• TASK: Can you reproduce every line of the records below, character for character, with nothing changed, added or left out?

• DATA FOR REVIEW:
★ ★ ★ ★ ★
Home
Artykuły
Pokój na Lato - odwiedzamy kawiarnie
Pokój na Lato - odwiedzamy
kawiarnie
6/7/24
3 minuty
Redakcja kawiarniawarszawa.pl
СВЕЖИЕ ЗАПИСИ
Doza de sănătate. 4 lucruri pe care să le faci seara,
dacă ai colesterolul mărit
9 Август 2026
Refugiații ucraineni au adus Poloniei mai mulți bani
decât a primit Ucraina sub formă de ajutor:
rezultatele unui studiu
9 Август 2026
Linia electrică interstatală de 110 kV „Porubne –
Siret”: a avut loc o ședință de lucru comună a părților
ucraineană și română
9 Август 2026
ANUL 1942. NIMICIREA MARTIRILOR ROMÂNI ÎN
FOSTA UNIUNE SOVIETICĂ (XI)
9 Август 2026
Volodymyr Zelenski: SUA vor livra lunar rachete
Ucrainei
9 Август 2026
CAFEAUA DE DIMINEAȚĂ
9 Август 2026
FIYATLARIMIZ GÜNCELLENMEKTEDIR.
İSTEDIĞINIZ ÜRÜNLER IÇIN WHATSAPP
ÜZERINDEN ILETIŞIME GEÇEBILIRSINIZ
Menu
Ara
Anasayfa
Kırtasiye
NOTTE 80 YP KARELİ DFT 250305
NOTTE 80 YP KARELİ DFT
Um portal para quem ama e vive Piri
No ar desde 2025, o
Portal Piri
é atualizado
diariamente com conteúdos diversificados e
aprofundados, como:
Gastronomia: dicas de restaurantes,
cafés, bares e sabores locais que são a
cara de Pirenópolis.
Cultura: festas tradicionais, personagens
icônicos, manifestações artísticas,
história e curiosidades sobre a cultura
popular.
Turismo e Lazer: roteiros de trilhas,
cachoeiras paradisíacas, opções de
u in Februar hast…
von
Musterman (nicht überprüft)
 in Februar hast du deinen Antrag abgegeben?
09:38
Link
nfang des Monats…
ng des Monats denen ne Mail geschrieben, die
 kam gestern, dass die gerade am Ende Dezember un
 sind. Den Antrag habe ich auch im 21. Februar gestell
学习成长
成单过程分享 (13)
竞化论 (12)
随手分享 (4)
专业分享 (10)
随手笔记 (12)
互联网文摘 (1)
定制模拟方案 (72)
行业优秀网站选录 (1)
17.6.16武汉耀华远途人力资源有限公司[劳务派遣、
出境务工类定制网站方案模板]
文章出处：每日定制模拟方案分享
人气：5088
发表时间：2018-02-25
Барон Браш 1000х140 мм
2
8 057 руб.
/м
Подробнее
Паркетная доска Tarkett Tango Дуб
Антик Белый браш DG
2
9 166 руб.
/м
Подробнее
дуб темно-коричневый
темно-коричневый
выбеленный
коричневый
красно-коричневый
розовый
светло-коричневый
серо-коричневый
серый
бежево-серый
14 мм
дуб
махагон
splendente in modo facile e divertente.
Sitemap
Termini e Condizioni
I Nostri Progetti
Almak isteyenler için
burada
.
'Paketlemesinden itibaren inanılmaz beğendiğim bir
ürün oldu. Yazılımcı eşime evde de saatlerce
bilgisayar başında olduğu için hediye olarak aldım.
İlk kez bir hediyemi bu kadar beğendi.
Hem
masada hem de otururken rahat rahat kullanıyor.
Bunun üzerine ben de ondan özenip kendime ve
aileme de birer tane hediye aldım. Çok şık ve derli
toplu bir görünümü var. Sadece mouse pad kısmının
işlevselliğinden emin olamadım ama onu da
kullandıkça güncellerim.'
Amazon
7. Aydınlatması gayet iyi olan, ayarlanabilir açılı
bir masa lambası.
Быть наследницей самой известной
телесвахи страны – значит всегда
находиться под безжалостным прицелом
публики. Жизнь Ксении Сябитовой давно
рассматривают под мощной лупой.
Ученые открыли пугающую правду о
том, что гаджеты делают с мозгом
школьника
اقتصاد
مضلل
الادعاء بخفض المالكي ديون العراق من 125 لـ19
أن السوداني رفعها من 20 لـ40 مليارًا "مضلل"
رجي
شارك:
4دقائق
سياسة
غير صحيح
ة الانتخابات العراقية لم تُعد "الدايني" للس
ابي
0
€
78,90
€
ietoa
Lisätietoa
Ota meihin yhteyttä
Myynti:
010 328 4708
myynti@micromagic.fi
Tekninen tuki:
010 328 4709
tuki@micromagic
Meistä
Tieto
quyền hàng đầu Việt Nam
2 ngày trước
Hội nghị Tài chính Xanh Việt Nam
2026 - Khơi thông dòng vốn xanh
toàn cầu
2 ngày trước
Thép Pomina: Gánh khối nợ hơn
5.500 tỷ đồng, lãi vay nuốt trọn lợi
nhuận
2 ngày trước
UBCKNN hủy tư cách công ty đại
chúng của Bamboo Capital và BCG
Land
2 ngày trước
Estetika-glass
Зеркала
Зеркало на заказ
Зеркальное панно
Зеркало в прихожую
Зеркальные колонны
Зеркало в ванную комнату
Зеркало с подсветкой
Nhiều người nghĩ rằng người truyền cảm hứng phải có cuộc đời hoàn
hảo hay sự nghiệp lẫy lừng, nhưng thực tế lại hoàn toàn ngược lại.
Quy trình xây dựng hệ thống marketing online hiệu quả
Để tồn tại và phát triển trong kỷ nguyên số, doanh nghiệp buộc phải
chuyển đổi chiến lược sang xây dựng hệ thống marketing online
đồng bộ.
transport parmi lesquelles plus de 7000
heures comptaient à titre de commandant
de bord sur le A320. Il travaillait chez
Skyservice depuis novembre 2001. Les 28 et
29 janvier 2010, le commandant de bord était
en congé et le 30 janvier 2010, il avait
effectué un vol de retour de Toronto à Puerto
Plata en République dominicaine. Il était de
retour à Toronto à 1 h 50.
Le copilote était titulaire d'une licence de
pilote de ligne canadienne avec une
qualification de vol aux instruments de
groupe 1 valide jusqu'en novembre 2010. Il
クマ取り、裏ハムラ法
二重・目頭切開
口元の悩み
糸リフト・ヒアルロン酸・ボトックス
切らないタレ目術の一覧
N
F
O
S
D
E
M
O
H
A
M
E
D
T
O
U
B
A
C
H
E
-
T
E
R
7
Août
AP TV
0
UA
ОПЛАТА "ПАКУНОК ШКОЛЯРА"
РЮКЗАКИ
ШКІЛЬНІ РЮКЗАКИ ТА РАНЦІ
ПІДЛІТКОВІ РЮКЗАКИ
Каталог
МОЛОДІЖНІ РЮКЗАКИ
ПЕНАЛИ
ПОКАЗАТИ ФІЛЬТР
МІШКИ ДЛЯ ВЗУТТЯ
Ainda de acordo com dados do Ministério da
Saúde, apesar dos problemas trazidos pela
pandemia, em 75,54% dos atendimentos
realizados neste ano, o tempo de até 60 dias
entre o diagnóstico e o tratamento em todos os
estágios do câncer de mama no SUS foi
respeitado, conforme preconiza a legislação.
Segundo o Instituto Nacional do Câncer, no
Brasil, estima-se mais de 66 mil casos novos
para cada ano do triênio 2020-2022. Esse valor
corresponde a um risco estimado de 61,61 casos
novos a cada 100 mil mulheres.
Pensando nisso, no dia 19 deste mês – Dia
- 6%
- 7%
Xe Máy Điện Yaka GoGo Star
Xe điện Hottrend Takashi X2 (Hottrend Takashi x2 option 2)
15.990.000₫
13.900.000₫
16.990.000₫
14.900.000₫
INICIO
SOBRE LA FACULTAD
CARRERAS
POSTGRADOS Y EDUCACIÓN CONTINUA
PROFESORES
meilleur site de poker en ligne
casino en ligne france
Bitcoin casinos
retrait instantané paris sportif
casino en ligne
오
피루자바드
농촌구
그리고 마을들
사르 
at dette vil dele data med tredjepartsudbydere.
★ ★ ★ ★ ★
• ANSWER SECTION:
Home
Artykuły
Pokój na Lato - odwiedzamy kawiarnie
Pokój na Lato - odwiedzamy
kawiarnie
6/7/24
3 minuty
Redakcja kawiarniawarszawa.pl
СВЕЖИЕ ЗАПИСИ
Doza de sănătate. 4 lucruri pe care să le faci seara,
dacă ai colesterolul mărit
9 Август 2026
Refugiații ucraineni au adus Poloniei mai mulți bani
decât a primit Ucraina sub formă de ajutor:
rezultatele unui studiu
9 Август 2026
Linia electrică interstatală de 110 kV „Porubne –
Siret”: a avut loc o ședință de lucru comună a părților
ucraineană și română
9 Август 2026
ANUL 1942. NIMICIREA MARTIRILOR ROMÂNI ÎN
FOSTA UNIUNE SOVIETICĂ (XI)
9 Август 2026
Volodymyr Zelenski: SUA vor livra lunar rachete
Ucrainei
9 Август 2026
CAFEAUA DE DIMINEAȚĂ
9 Август 2026
FIYATLARIMIZ GÜNCELLENMEKTEDIR.
İSTEDIĞINIZ ÜRÜNLER IÇIN WHATSAPP
ÜZERINDEN ILETIŞIME GEÇEBILIRSINIZ
Menu
Ara
Anasayfa
Kırtasiye
NOTTE 80 YP KARELİ DFT 250305
NOTTE 80 YP KARELİ DFT
Um portal para quem ama e vive Piri
No ar desde 2025, o
Portal Piri
é atualizado
diariamente com conteúdos diversificados e
aprofundados, como:
Gastronomia: dicas de restaurantes,
cafés, bares e sabores locais que são a
cara de Pirenópolis.
Cultura: festas tradicionais, personagens
icônicos, manifestações artísticas,
história e curiosidades sobre a cultura
popular.
Turismo e Lazer: roteiros de trilhas,
cachoeiras paradisíacas, opções de
u in Februar hast…
von
Musterman (nicht überprüft)
 in Februar hast du deinen Antrag abgegeben?
09:38
Link
nfang des Monats…
ng des Monats denen ne Mail geschrieben, die
 kam gestern, dass die gerade am Ende Dezember un
 sind. Den Antrag habe ich auch im 21. Februar gestell
学习成长
成单过程分享 (13)
竞化论 (12)
随手分享 (4)
专业分享 (10)
随手笔记 (12)
互联网文摘 (1)
定制模拟方案 (72)
行业优秀网站选录 (1)
17.6.16武汉耀华远途人力资源有限公司[劳务派遣、
出境务工类定制网站方案模板]
文章出处：每日定制模拟方案分享
人气：5088
发表时间：2018-02-25
Барон Браш 1000х140 мм
2
8 057 руб.
/м
Подробнее
Паркетная доска Tarkett Tango Дуб
Антик Белый браш DG
2
9 166 руб.
/м
Подробнее
дуб темно-коричневый
темно-коричневый
выбеленный
коричневый
красно-коричневый
розовый
светло-коричневый
серо-коричневый
серый
бежево-серый
14 мм
дуб
махагон
splendente in modo facile e divertente.
Sitemap
Termini e Condizioni
I Nostri Progetti
Almak isteyenler için
burada
.
'Paketlemesinden itibaren inanılmaz beğendiğim bir
ürün oldu. Yazılımcı eşime evde de saatlerce
bilgisayar başında olduğu için hediye olarak aldım.
İlk kez bir hediyemi bu kadar beğendi.
Hem
masada hem de otururken rahat rahat kullanıyor.
Bunun üzerine ben de ondan özenip kendime ve
aileme de birer tane hediye aldım. Çok şık ve derli
toplu bir görünümü var. Sadece mouse pad kısmının
işlevselliğinden emin olamadım ama onu da
kullandıkça güncellerim.'
Amazon
7. Aydınlatması gayet iyi olan, ayarlanabilir açılı
bir masa lambası.
Быть наследницей самой известной
телесвахи страны – значит всегда
находиться под безжалостным прицелом
публики. Жизнь Ксении Сябитовой давно
рассматривают под мощной лупой.
Ученые открыли пугающую правду о
том, что гаджеты делают с мозгом
школьника
اقتصاد
مضلل
الادعاء بخفض المالكي ديون العراق من 125 لـ19
أن السوداني رفعها من 20 لـ40 مليارًا "مضلل"
رجي
شارك:
4دقائق
سياسة
غير صحيح
ة الانتخابات العراقية لم تُعد "الدايني" للس
ابي
0
€
78,90
€
ietoa
Lisätietoa
Ota meihin yhteyttä
Myynti:
010 328 4708
myynti@micromagic.fi
Tekninen tuki:
010 328 4709
tuki@micromagic
Meistä
Tieto
quyền hàng đầu Việt Nam
2 ngày trước
Hội nghị Tài chính Xanh Việt Nam
2026 - Khơi thông dòng vốn xanh
toàn cầu
2 ngày trước
Thép Pomina: Gánh khối nợ hơn
5.500 tỷ đồng, lãi vay nuốt trọn lợi
nhuận
2 ngày trước
UBCKNN hủy tư cách công ty đại
chúng của Bamboo Capital và BCG
Land
2 ngày trước
Estetika-glass
Зеркала
Зеркало на заказ
Зеркальное панно
Зеркало в прихожую
Зеркальные колонны
Зеркало в ванную комнату
Зеркало с подсветкой
Nhiều người nghĩ rằng người truyền cảm hứng phải có cuộc đời hoàn
hảo hay sự nghiệp lẫy lừng, nhưng thực tế lại hoàn toàn ngược lại.
Quy trình xây dựng hệ thống marketing online hiệu quả
Để tồn tại và phát triển trong kỷ nguyên số, doanh nghiệp buộc phải
chuyển đổi chiến lược sang xây dựng hệ thống marketing online
đồng bộ.
transport parmi lesquelles plus de 7000
heures comptaient à titre de commandant
de bord sur le A320. Il travaillait chez
Skyservice depuis novembre 2001. Les 28 et
29 janvier 2010, le commandant de bord était
en congé et le 30 janvier 2010, il avait
effectué un vol de retour de Toronto à Puerto
Plata en République dominicaine. Il était de
retour à Toronto à 1 h 50.
Le copilote était titulaire d'une licence de
pilote de ligne canadienne avec une
qualification de vol aux instruments de
groupe 1 valide jusqu'en novembre 2010. Il
クマ取り、裏ハムラ法
二重・目頭切開
口元の悩み
糸リフト・ヒアルロン酸・ボトックス
切らないタレ目術の一覧
N
F
O
S
D
E
M
O
H
A
M
E
D
T
O
U
B
A
C
H
E
-
T
E
R
7
Août
AP TV
0
UA
ОПЛАТА "ПАКУНОК ШКОЛЯРА"
РЮКЗАКИ
ШКІЛЬНІ РЮКЗАКИ ТА РАНЦІ
ПІДЛІТКОВІ РЮКЗАКИ
Каталог
МОЛОДІЖНІ РЮКЗАКИ
ПЕНАЛИ
ПОКАЗАТИ ФІЛЬТР
МІШКИ ДЛЯ ВЗУТТЯ
Ainda de acordo com dados do Ministério da
Saúde, apesar dos problemas trazidos pela
pandemia, em 75,54% dos atendimentos
realizados neste ano, o tempo de até 60 dias
entre o diagnóstico e o tratamento em todos os
estágios do câncer de mama no SUS foi
respeitado, conforme preconiza a legislação.
Segundo o Instituto Nacional do Câncer, no
Brasil, estima-se mais de 66 mil casos novos
para cada ano do triênio 2020-2022. Esse valor
corresponde a um risco estimado de 61,61 casos
novos a cada 100 mil mulheres.
Pensando nisso, no dia 19 deste mês – Dia
- 6%
- 7%
Xe Máy Điện Yaka GoGo Star
Xe điện Hottrend Takashi X2 (Hottrend Takashi x2 option 2)
15.990.000₫
13.900.000₫
16.990.000₫
14.900.000₫
INICIO
SOBRE LA FACULTAD
CARRERAS
POSTGRADOS Y EDUCACIÓN CONTINUA
PROFESORES
meilleur site de poker en ligne
casino en ligne france
Bitcoin casinos
retrait instantané paris sportif
casino en ligne
오
피루자바드
농촌구
그리고 마을들
사르 
at dette vil dele data med tredjepartsudbydere.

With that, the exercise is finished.